Spammers are combining their circumvention techniques to increase the efficacy of attacks, according to security company Symantec
Written by Victoria Ho, Contributor

Spammers are combining their circumvention techniques into a "triple threat" to increase the efficacy of their attacks, according to Symantec.

Paul Wood, MessageLabs intelligence senior analyst, Symantec, said in a statement on Tuesday that spammers are combining three more established spam techniques — Captcha-breaking, social-networking spam and using web mail — in an attempt to fool spam filters.

Spammers have for the past few years used sophisticated character-recognition software to break the Captcha system. Captcha is a verification system commonly found on email account sign-up pages, which displays a set of graphically-distorted numbers and alphabets, meant to be readable to a human but harder for automatic software to recognise and register for an account.

The use of web mail also shows that cybercriminals are using more reputable websites which are less likely to get blocked, debunking a "common misconception that [spammers] are more likely to use less-reputable websites... to hide malware," noted MessageLabs.

The anti-spam company said the number of new sites hosting malware was slashed from 3,561 in April to 1,149 in May, showing that more established-domains were being used to host malicious content. Furthermore, a huge 84.6 percent of domains blocked for hosting malware had been established for over a year.

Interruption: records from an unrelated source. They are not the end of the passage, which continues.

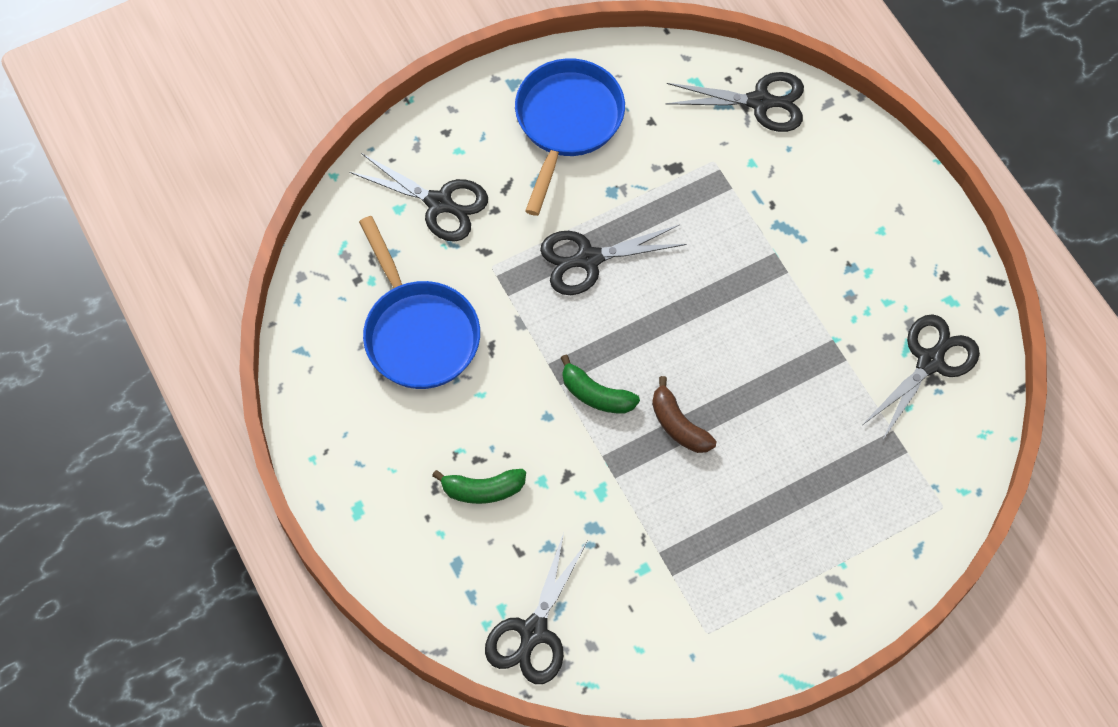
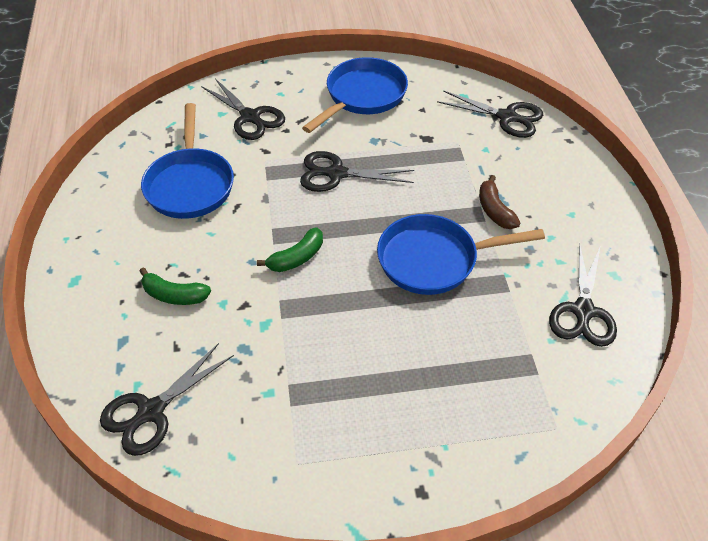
camera: 20 degrees right, 15 degrees down
green banana [561,355,640,414] -> green banana turned 90 degrees counterclockwise [257,227,323,272]
brown banana [652,376,717,453] -> brown banana moved to [479,175,521,229]
black scissors [864,314,980,441] -> black scissors turned 135 degrees clockwise [549,242,617,347]
none -> blue pan [377,214,545,295]

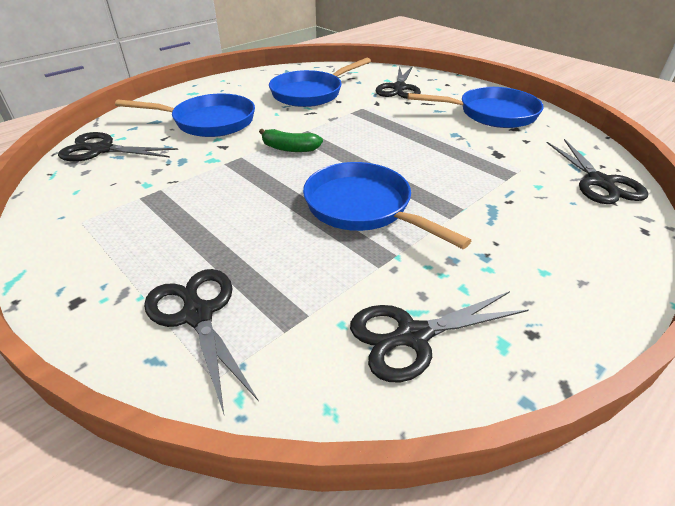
camera: 55 degrees right, 10 degrees down
green banana [139,268,211,305] -> blue pan [115,94,255,137]
black scissors [300,151,414,192] -> black scissors moved to [144,269,258,414]
brown banana [479,175,521,229] -> none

Wood explained that newer domains tend to get flagged as suspicious because they are typically temporary sites set up just to host spam and malware, and also because they are shut down faster. Trustworthy older domains can be compromised through SQL injection attacks, he said.

The trend of abusing trust also extends to the proliferation of social-networking spam, said Wood. Social-networking sites pose a number of varying threats to users, from the availability of personal data on these sites increasing the likelihood of phishing, to the higher chances of users clicking on spam links because they trust friends who 'send' it to them.

According to MessageLabs, May saw the global ratio of spam rise by 5.1 percent over April to hit 90.4 percent. Hong Kong was the most-spammed economy at 92.3 percent.